Ernst Lubitsch started his career in broad slapstick, and a gleam of rowdy humor never fully left his work. The kind of wildness that often peeks through the tuxedoed elegance of his more well-known films—as in Herman Bing’s apoplectic geysers in The Merry Widow or Eugene Palette’s truculence over newspaper funnies in Heaven Can Wait—flows freely and steadily all through The Wildcat. Proudly proclaiming itself “a grotesque in four acts,” the picture takes place in a snow-covered kingdom that could provide the setting for one of Erich von Stroheim’s scabrous fairytales, had Lubitsch already not made the territory his own early on by having the departure of uniformed lothario Lieutenant Alexis (Paul Heidemann) leave behind a crowd of weeping women to miss his “services.” On his way to marry the daughter of the commander of the local fortress, Alexis is held up by a gang of mountain thieves led by spirited tomboy Rischka (Pola Negri), who jumps into action and leaves Alexis in his underpants in the ice, promptly smitten. A film of merrily shifting angles and proportions, The Wildcat delights in raucous mock-opera and lyrical phantasmagoria: The palace, decked with corkscrewing staircases and what look like oversized, art deco question marks, is practically a knowing parody of Caligari expressionism, and in the midst of a mission to infiltrate the fortress, both the outlaws and the guards take time off to get caught up in the rhythms of the waltz emanating from inside. Lubitsch blithely explores sets and frame sizes as if playing with toy soldiers, yet, characteristically, the film is more than an effervescent confection: Beneath the froth is a sharp view of social conventions, as Rischka and Alexis are enchantingly united in dream (spirits rise out of their sleeping bodies for a twirl scored to a full orchestra of snowmen) only to be separated by the reality of class divide. It’s a tribute to Lubitsch’s comic genius that his frenetic gags here brim with as much sly subversion as his later visions of glittering worldliness. Marriage is skewered, hilariously and witheringly, with the couple outfitted in a pair of handcuffs before sitting down in the snow to chow on borscht.

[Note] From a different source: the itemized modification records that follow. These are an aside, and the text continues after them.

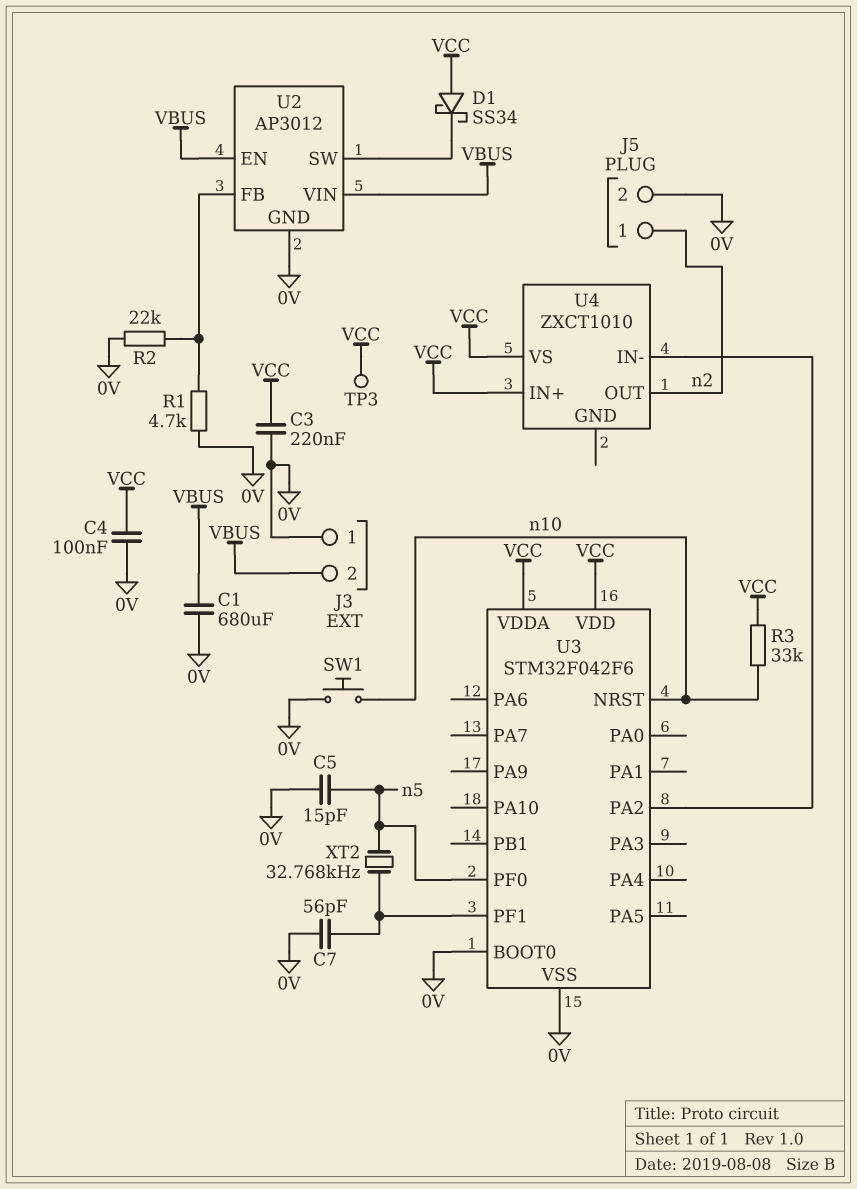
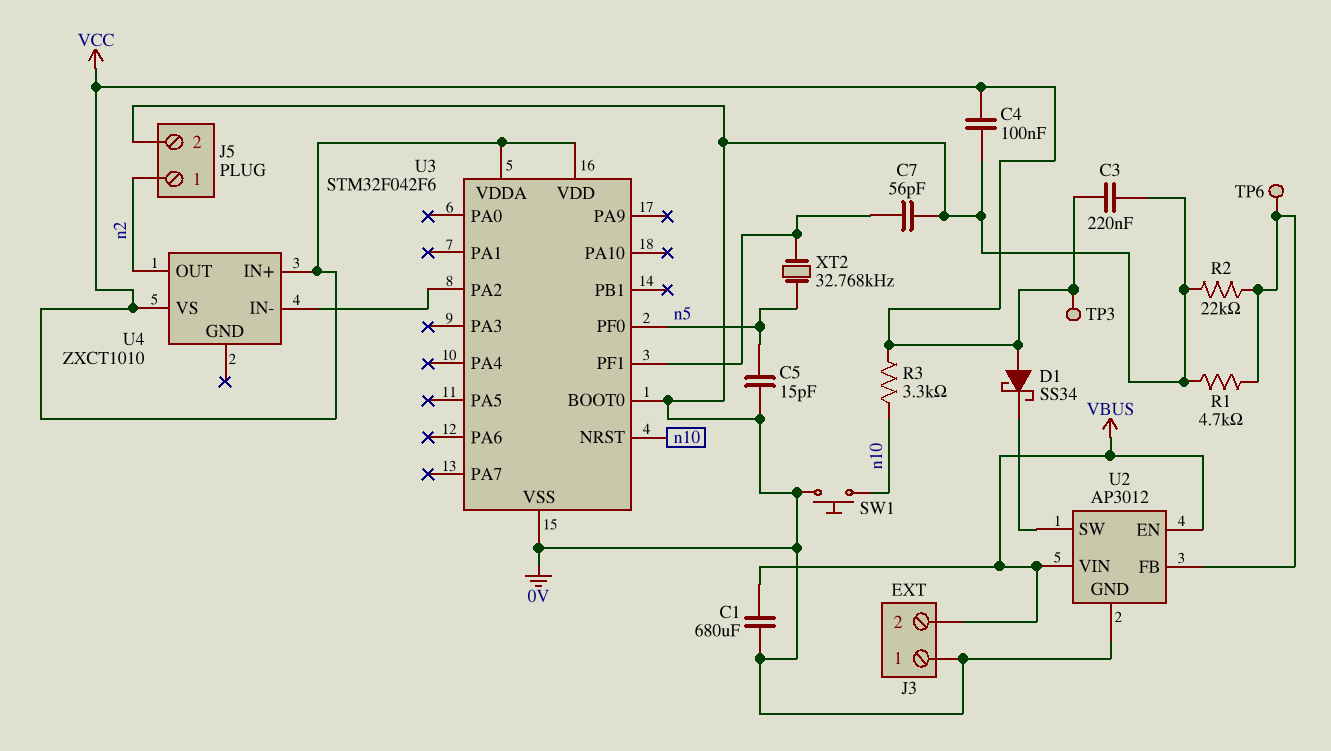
R3: 33k (VCC, n10) -> 3.3k (VCC, n10)
TP6: none -> test point (U2/FB)

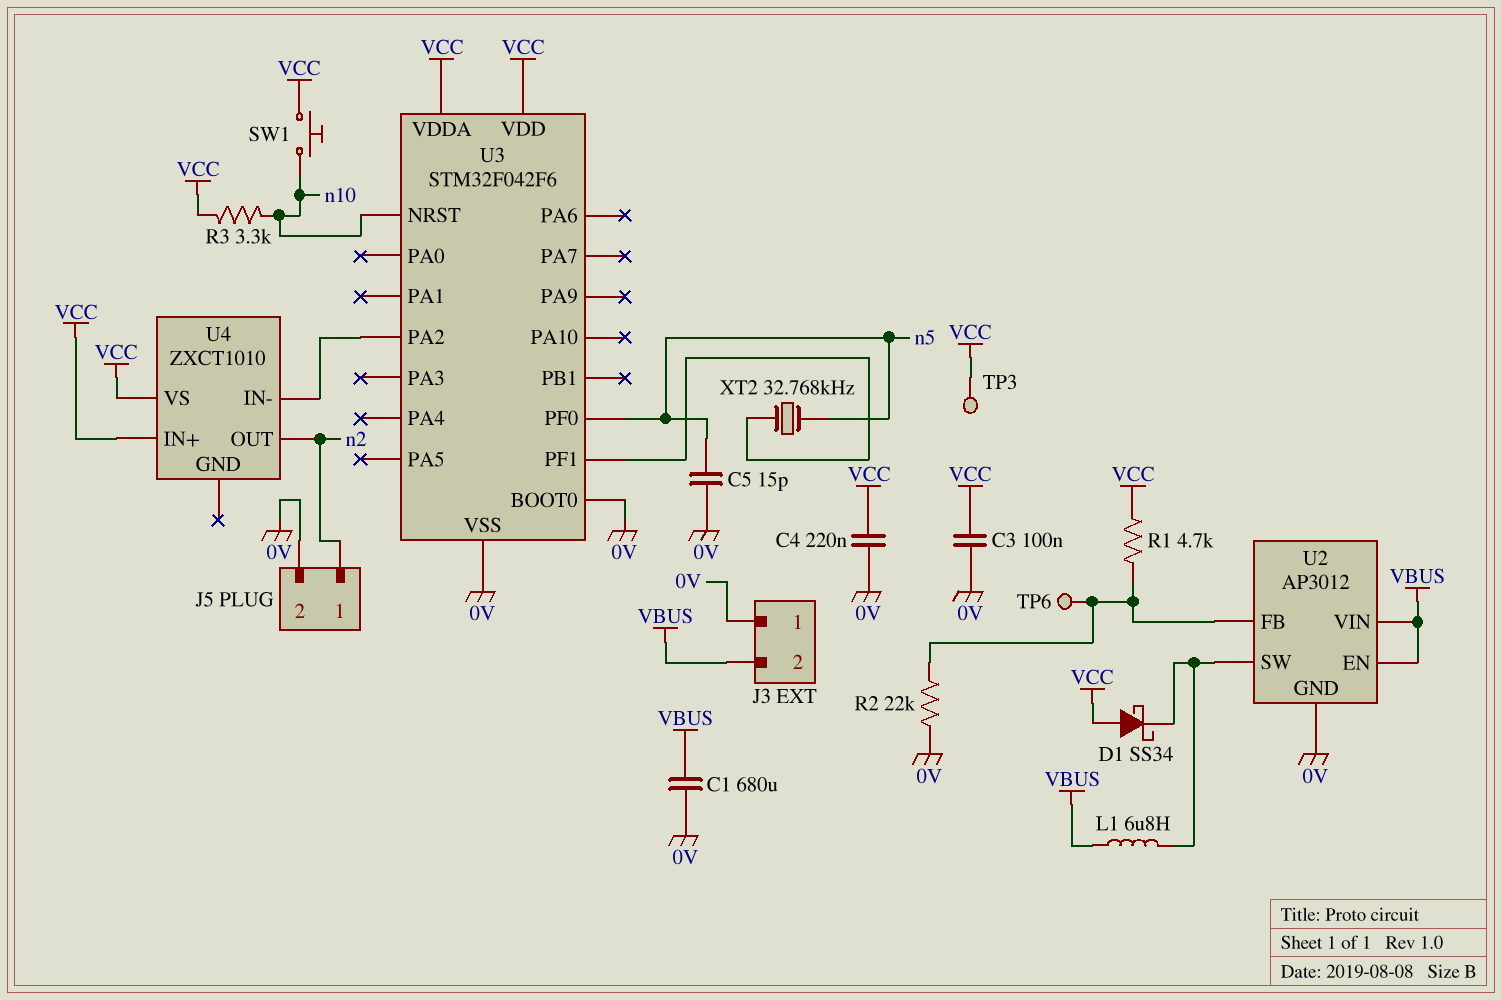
C3: 220nF (0V, VCC) -> 100nF (0V, VCC)
C4: 100nF (0V, VCC) -> 220nF (0V, VCC)
C7: 56pF (0V, U3/PF1) -> none
L1: none -> 6.8uH (U2/SW, VBUS)
R1: 4.7k (0V, U2/FB) -> 4.7k (U2/FB, VCC)
SW1: button (0V, n10) -> button (VCC, n10)

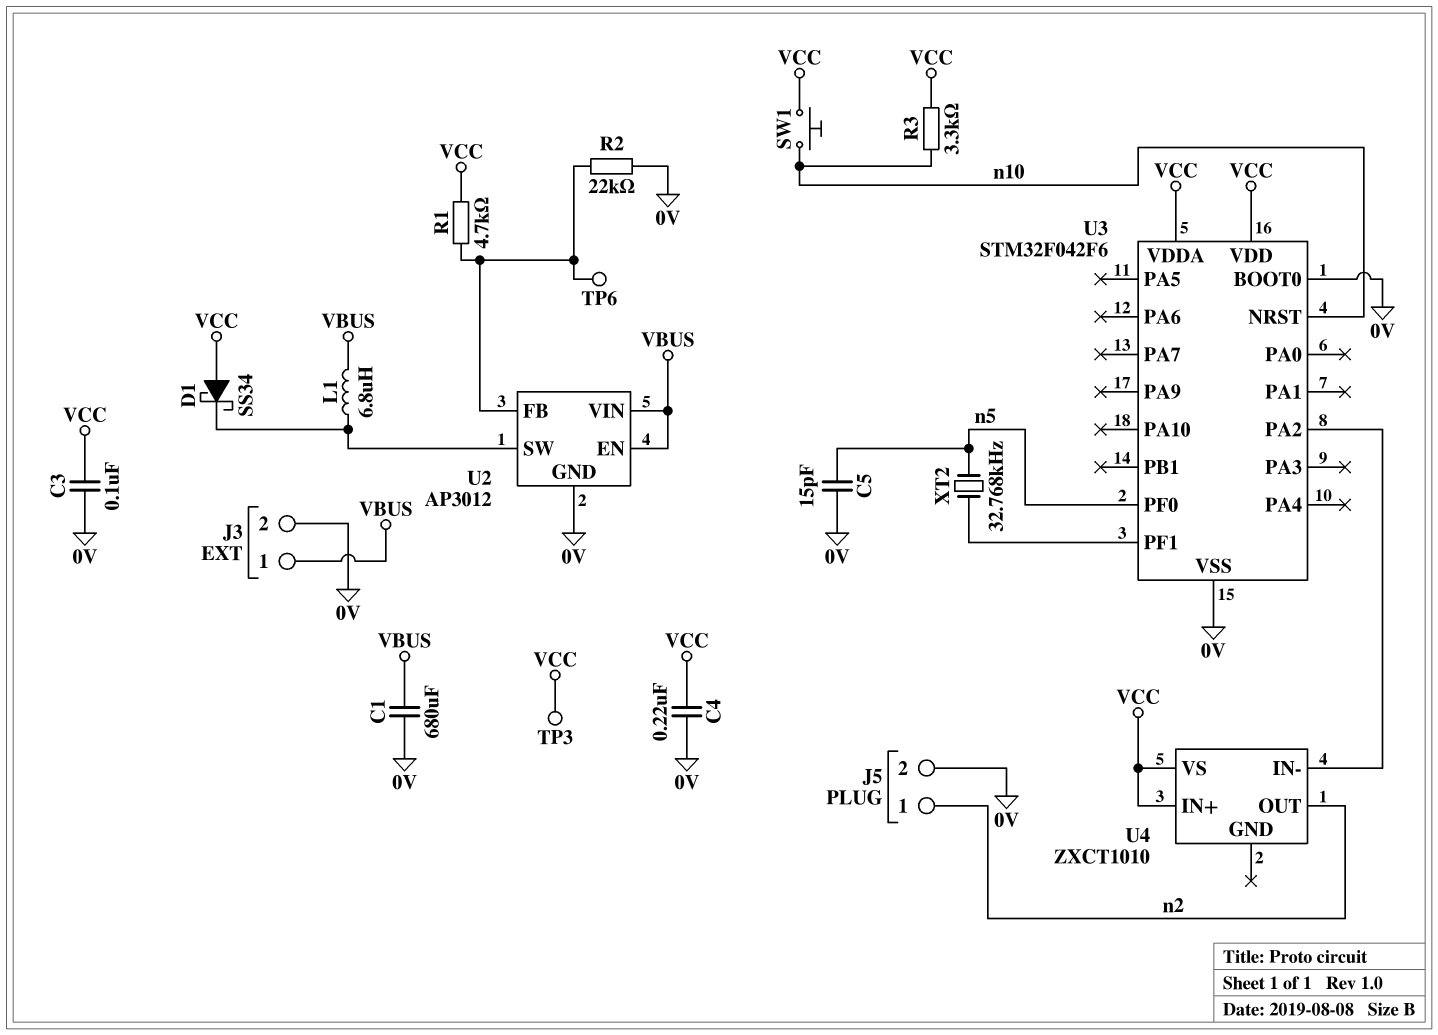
J3 pin 1: 0V -> VBUS
J3 pin 2: VBUS -> 0V

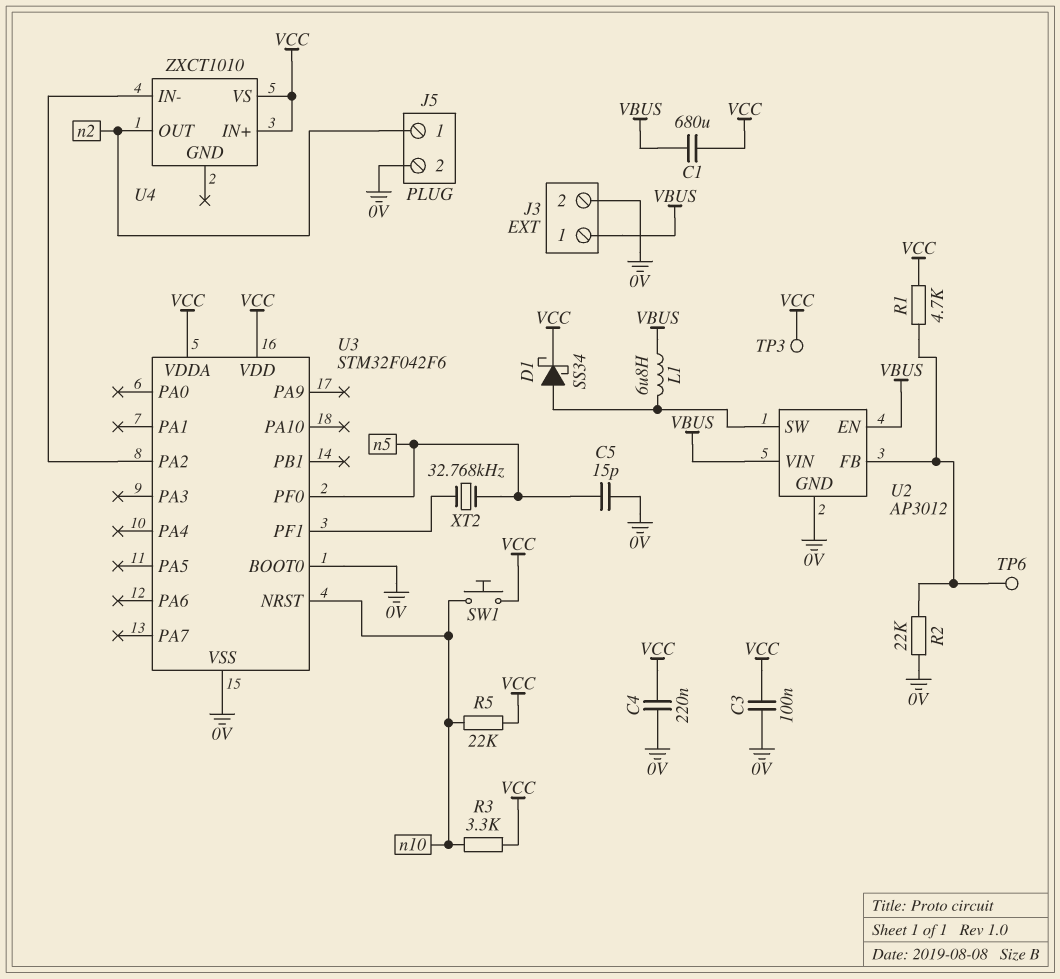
C1: 680uF (0V, VBUS) -> 680uF (VBUS, VCC)
D1: schottky SS34 (A VCC, K U2/SW) -> schottky SS34 (A U2/SW, K VCC)
R5: none -> 22k (VCC, n10)

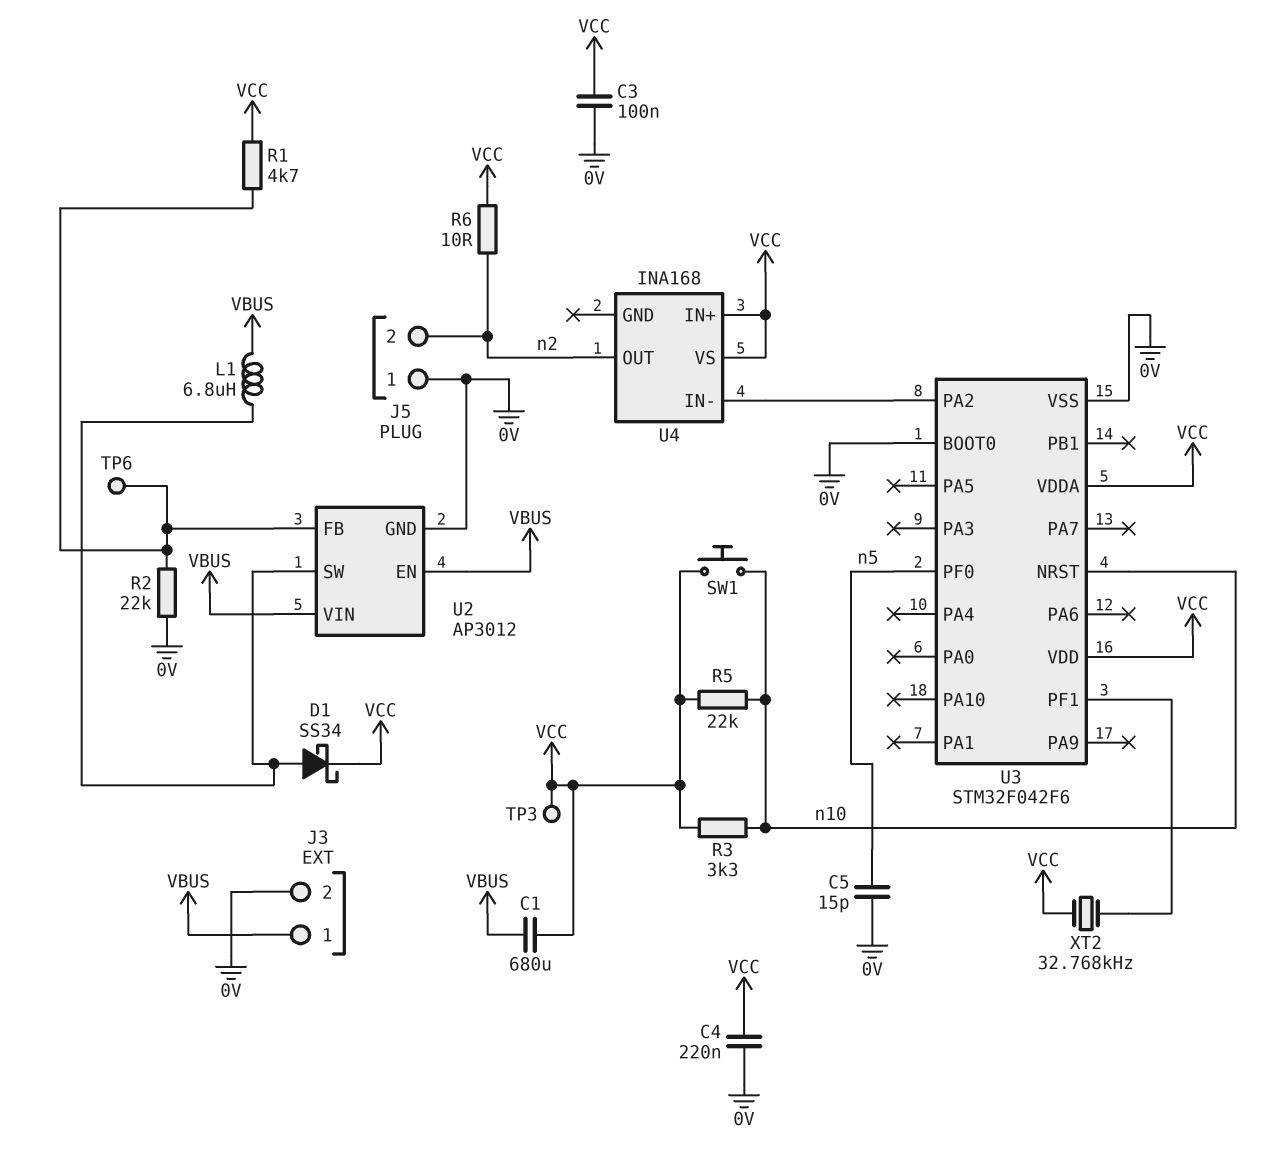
J5 pin 1: n2 -> 0V
J5 pin 2: 0V -> n2
R6: none -> 10 (VCC, n2)
U4: ZXCT1010 -> INA168
XT2: 32.768kHz (U3/PF1, n5) -> 32.768kHz (U3/PF1, VCC)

A very pleasing video transfer, crisp enough to nicely capture the texture of the studio snow and the polished checkerboard marble floors of the fortress. The score is also a choice one, appropriately and delicately symphonic instead of the tinkling usually accompanying silents.
A Lubitsch filmography and nothing more.
An uproarious treat for fans of Lubitsch and silent comedy.